Quote from kowboy:
I believe the Op and congratulations.
Thinking this might be a potential opportunity, I inquired regarding foreclosure sales from a local real estate attorney. He mainly represented lenders in the foreclosure process. However I came away from the attorney's office less than enthusiastic.
He pointed out two major potential problems. The first was, as a bidder on a foreclosure, you usually do not get access to the property prior to bidding in order to determine the condition or deficiencies of the property. So the bidder could potentially be buying a "pig in a poke". I've actually looked at numerous lender owned properties that have had cracked foundations, flooding basements, mold, mildew, pet damage, leaking roofs, structural and interior damage, asbestos duct wrap, asbestos siding, inadequate lot drainage, etc. Quite often the cost of repairs exceeds any profit potential.
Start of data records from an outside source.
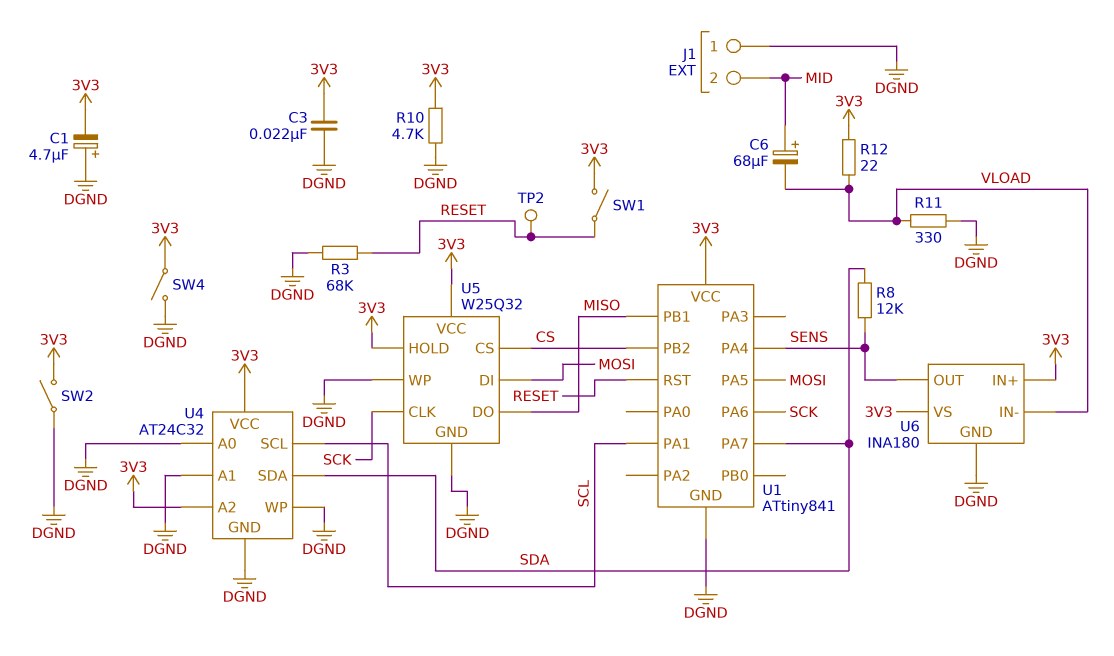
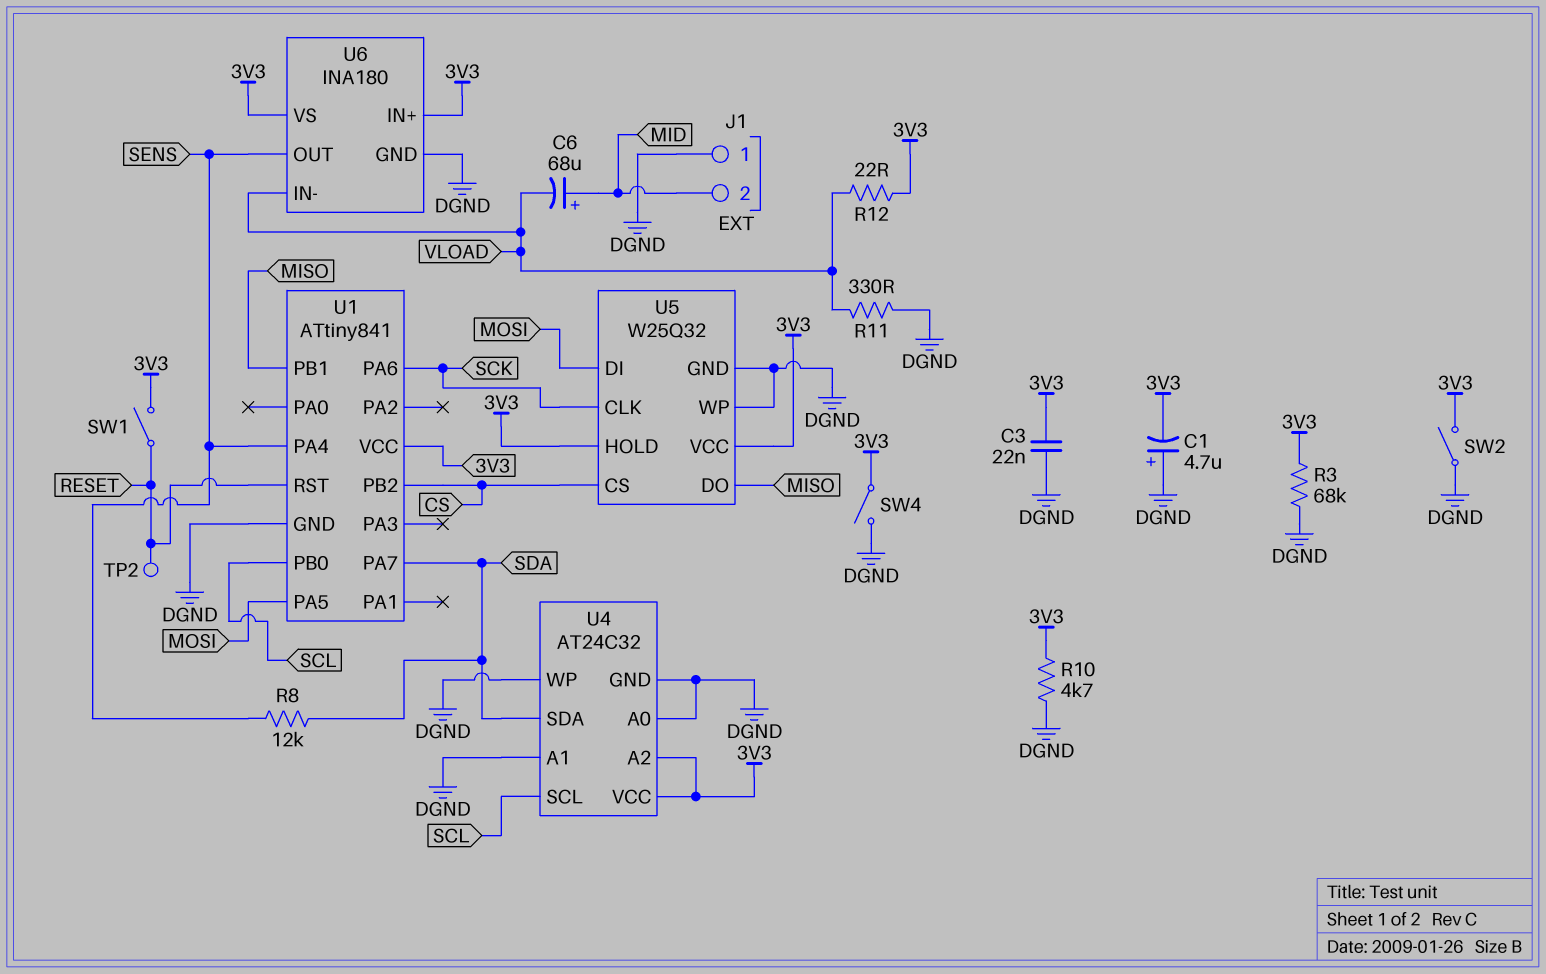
R3: 68k (DGND, RESET) -> 68k (3V3, DGND)
U1 pin PA1: SCL -> none
U1 pin PB0: none -> SCL

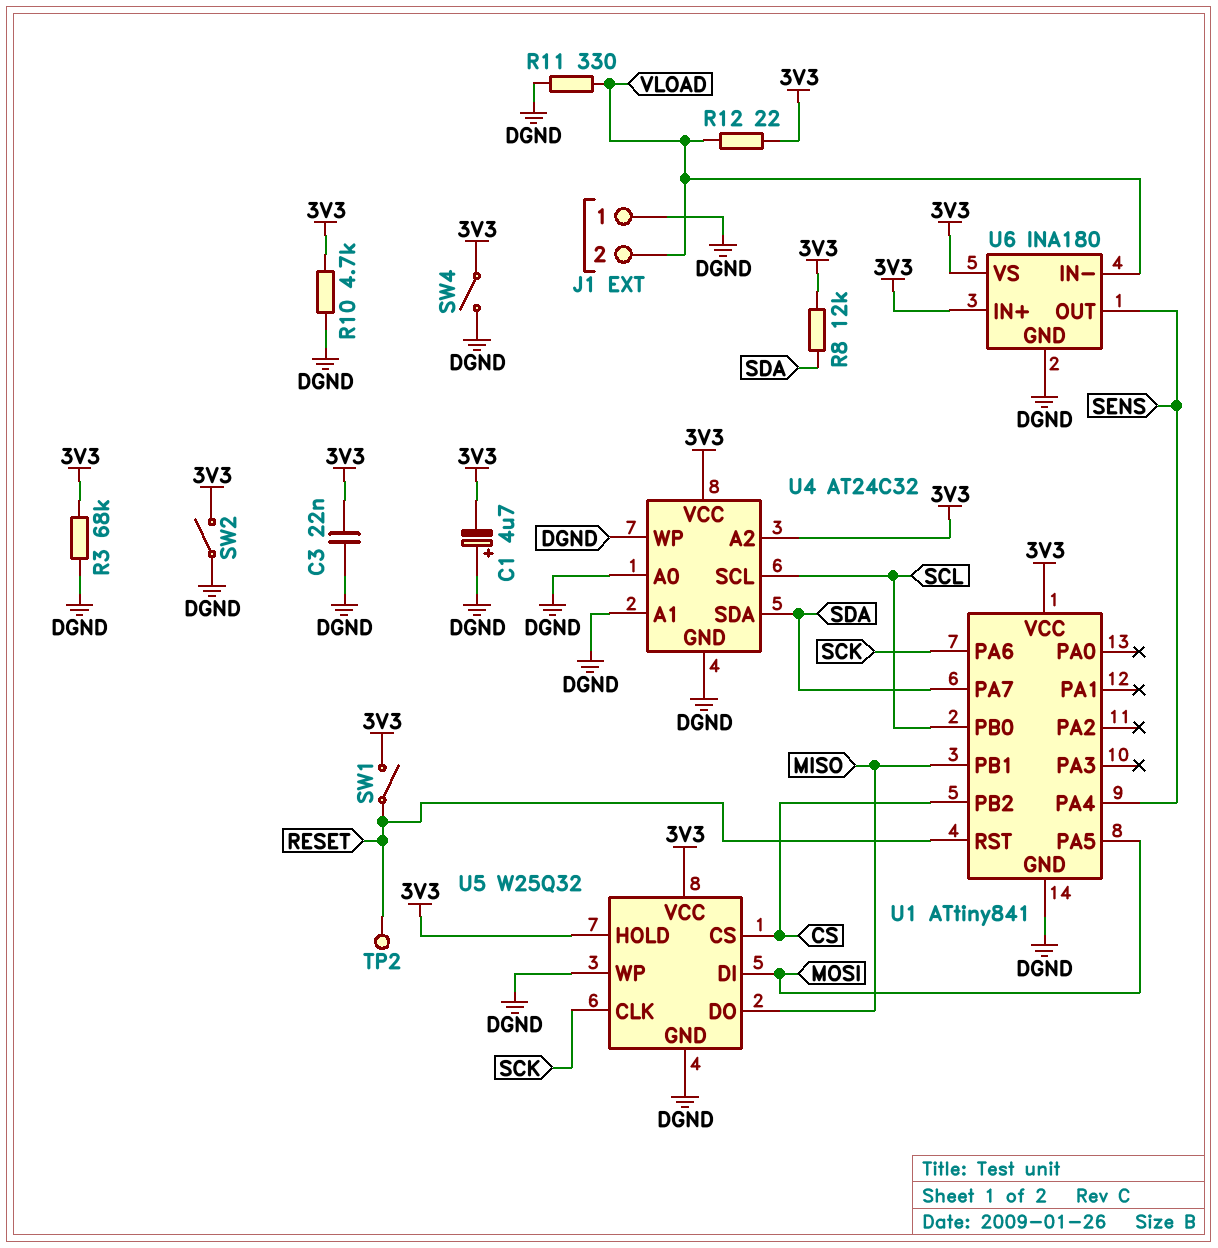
C6: 68uF (plus MID, minus VLOAD) -> none
J1 pin 2: MID -> VLOAD
R8: 12k (SDA, SENS) -> 12k (3V3, SDA)

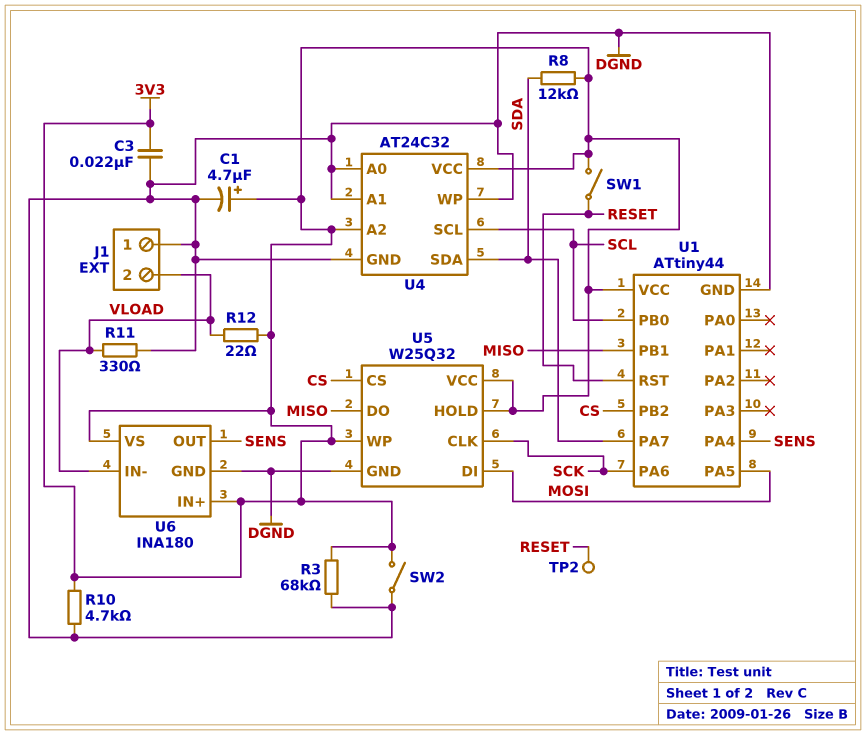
C1: 4.7uF (plus DGND, minus 3V3) -> 4.7uF (plus 3V3, minus DGND)
SW4: switch (3V3, DGND) -> none
U1: ATtiny841 -> ATtiny44
U5 pin WP: DGND -> 3V3

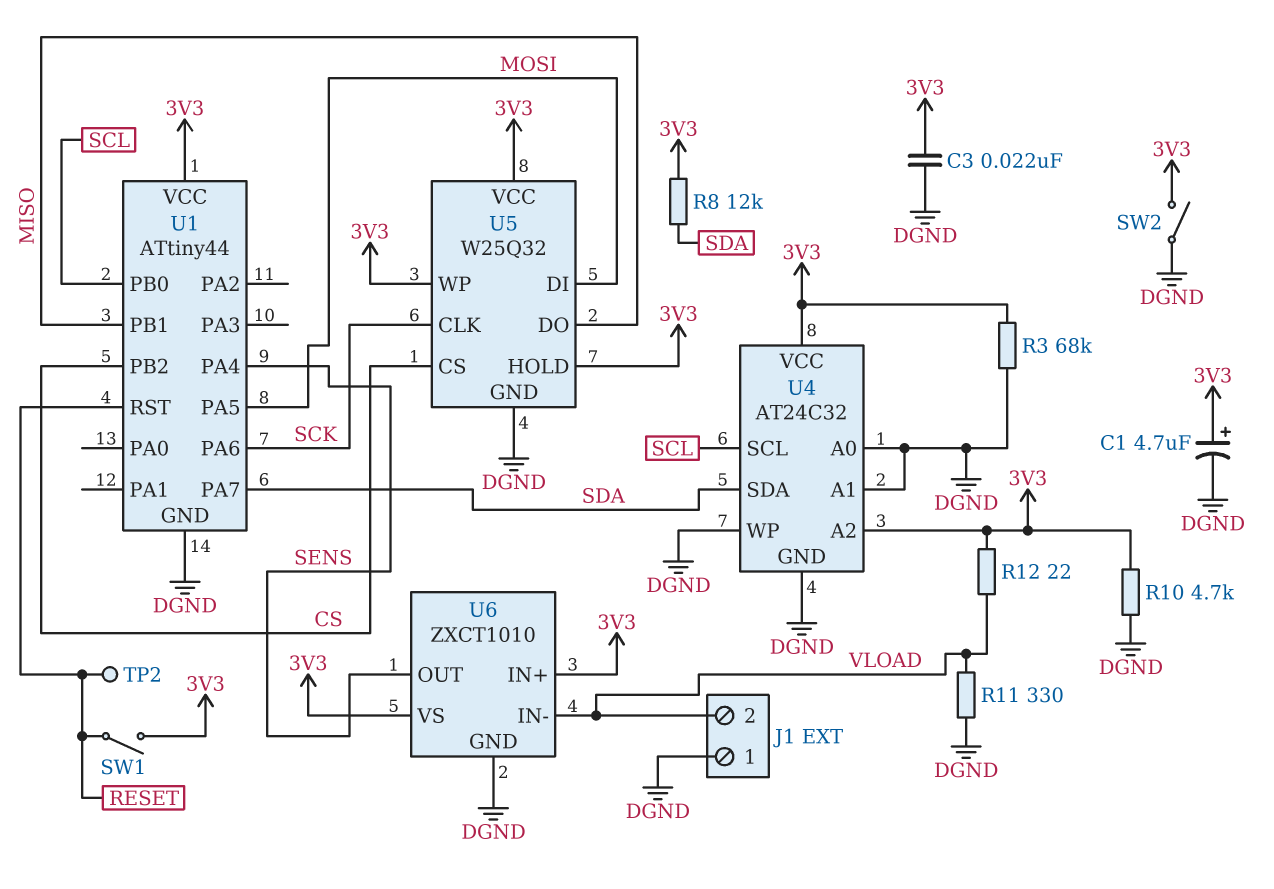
U6: INA180 -> ZXCT1010

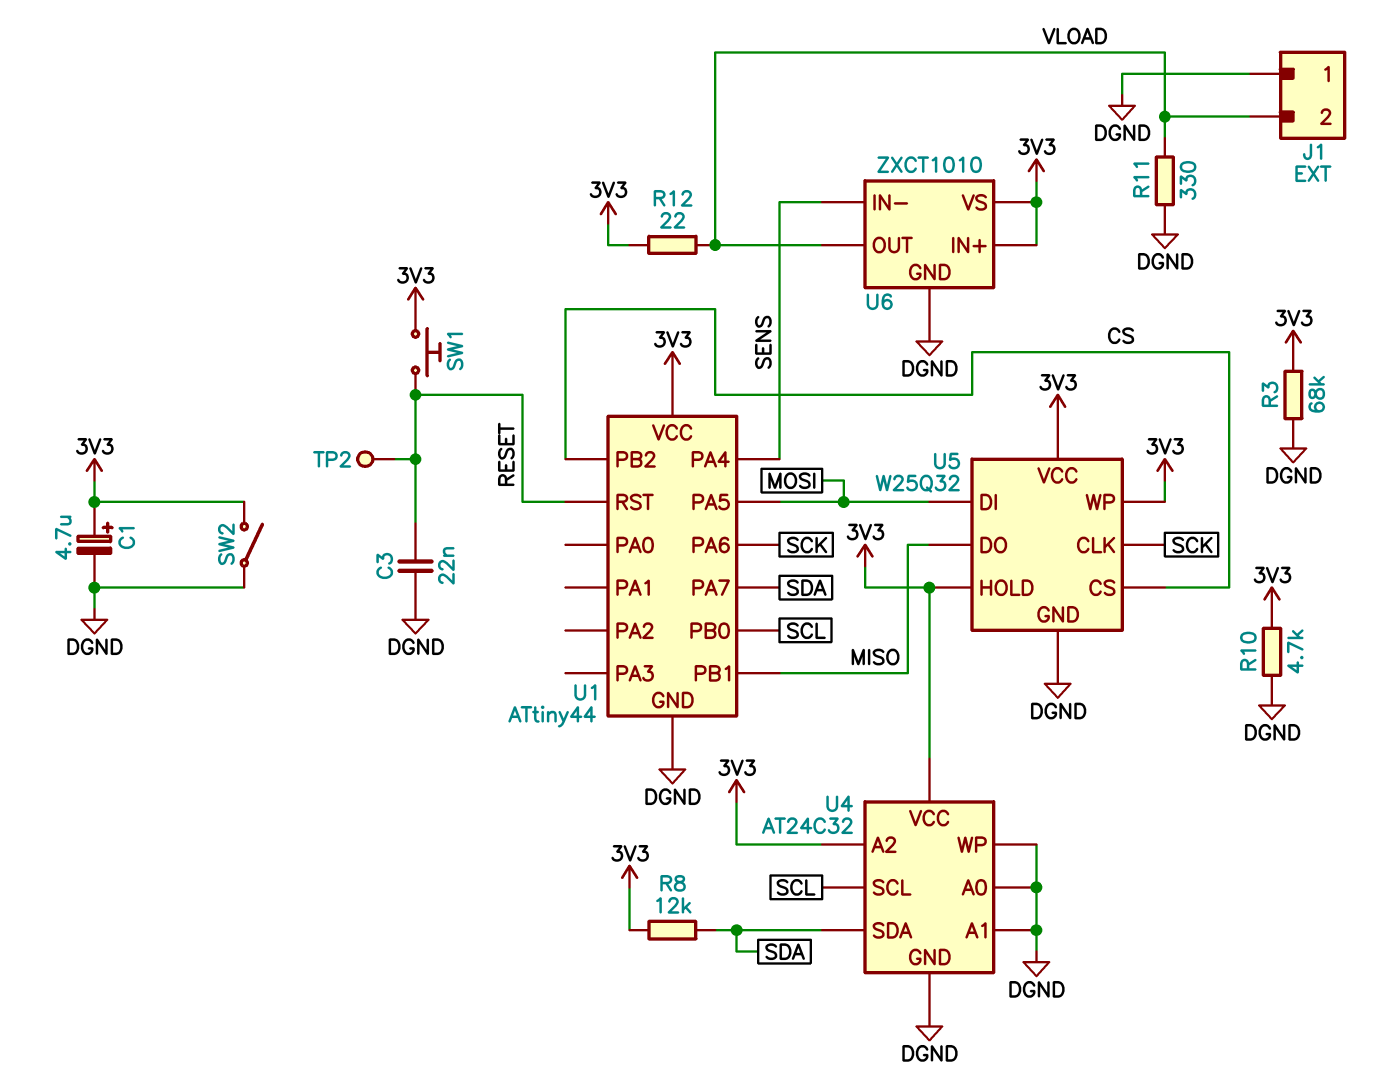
C3: 22nF (3V3, DGND) -> 22nF (DGND, RESET)
SW1: switch (3V3, RESET) -> button (3V3, RESET)
U6 pin IN-: VLOAD -> SENS
U6 pin OUT: SENS -> VLOAD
The second was, that the original owner in a few instances filed bankruptcy the day of or just prior to the foreclosure sale, potentially tying up the bidder's funds and with no immediate settled title available to the bidder.
I would prefer to purchase only properties in really good condition directly from the lender after they have title and can convey the property by warranty deed with proper title insurance, rather than at foreclosure. Unfortunately in my state, once the lender has acquired the property, they have the option of marking the price up, which can make the profit potential much less, but also less risky for the buyer.
This is only my opinion and is not intended as advice to anyone. My only suggestion would be to consult with an experienced attorney to learn the pros and cons, and to use the services of a qualified professional who can advise on the condition of the property.
True....you will not have access to the property. Which leads to part of the reason that these properties sell cheaply...because the interior condition is unknown. At a trustee sale I'm going to assume everything is wrong on the inside...and make my bid accordingly.
Obviously, you can determine the condition on the exterior, and depending on what that is you would reflect that in your bid.
In the states I'm aware of, you pay cash at a trustee sale. (Every state has it's own unique rules for trustee sales, so keep that in mind). So there is no opportunity upfront to obtain a mortgage. This precludes most people from buying a property at the trustee sale...another reason why properties sell at discounts.
And then too....this can be a tedious, time-consuming, and frustrating process. Today most properties going to sale are properties with loans reflecting a high loan to value. The opening bid will be the lenders bid in the amount of their loan plus back interest, penalties, and costs. This alone rules out most of the properties available at trustee sale, because the deal makes no sense given it's a cash deal without access to view the property.
When there is large equity in the property, it may be sold, refinanced, etc etc right before sale...meaning that your time and effort you spent on due diligence on this property has been wasted, at least for the moment.
So as it goes, there are few properties with sufficient equity that come to sale. And when they do, there is normally a crowd there to bid.
However, once the property goes back to the lender, it eventually is put back on the market, generally through a Realtor. They can price it however they want...and generally rely on the Realtor to help in setting the price. The way you make a deal on these properties is by making enough bids, at a low level, until you finally run across a lender motivated enough to drop his price.
In my experience, this will be the lender who has a property that needs plenty of work, and therefore he can't sell it to the retail crowd, because they either can't look past the work, or don't have the dough or means or desire to do the work. I've made many good deals on properties of this type. I've never been able to buy a good looking property really cheap. That's my experience, and the experience of the people I know.
I would point one other thing out. Attorneys are good at pointing out all the things that can go wrong with something. While it's true that properties at trustee sale cannot be viewed inside, there is not much in a property that can't be fixed if you have the money to fix. So the idea is to bid reflecting a worst case scenario. Usually newbies don't understand this simple reality.
In terms of the property here though, the numbers don't jive. $190K for a $900K is way too big a margin unless there was something wrong at the property, or unless the $900K is wrong. Just my view after several decades of acquiring real estate in a variety of ways, to include trustee sales.
OldTrader
Edit: By the way, I have never once seen a situation in several decades where a bankruptcy filing affected a successful trustee sale buyer. Reason? A bankruptcy stops the sale, and therefore, the sale doesn't take place, the buyer doesn't hand over any money. This is the case in the two states I've bid on properties. Some states have redemption rights...which changes the game somewhat, and perhaps this comes into play somehow in one of those states.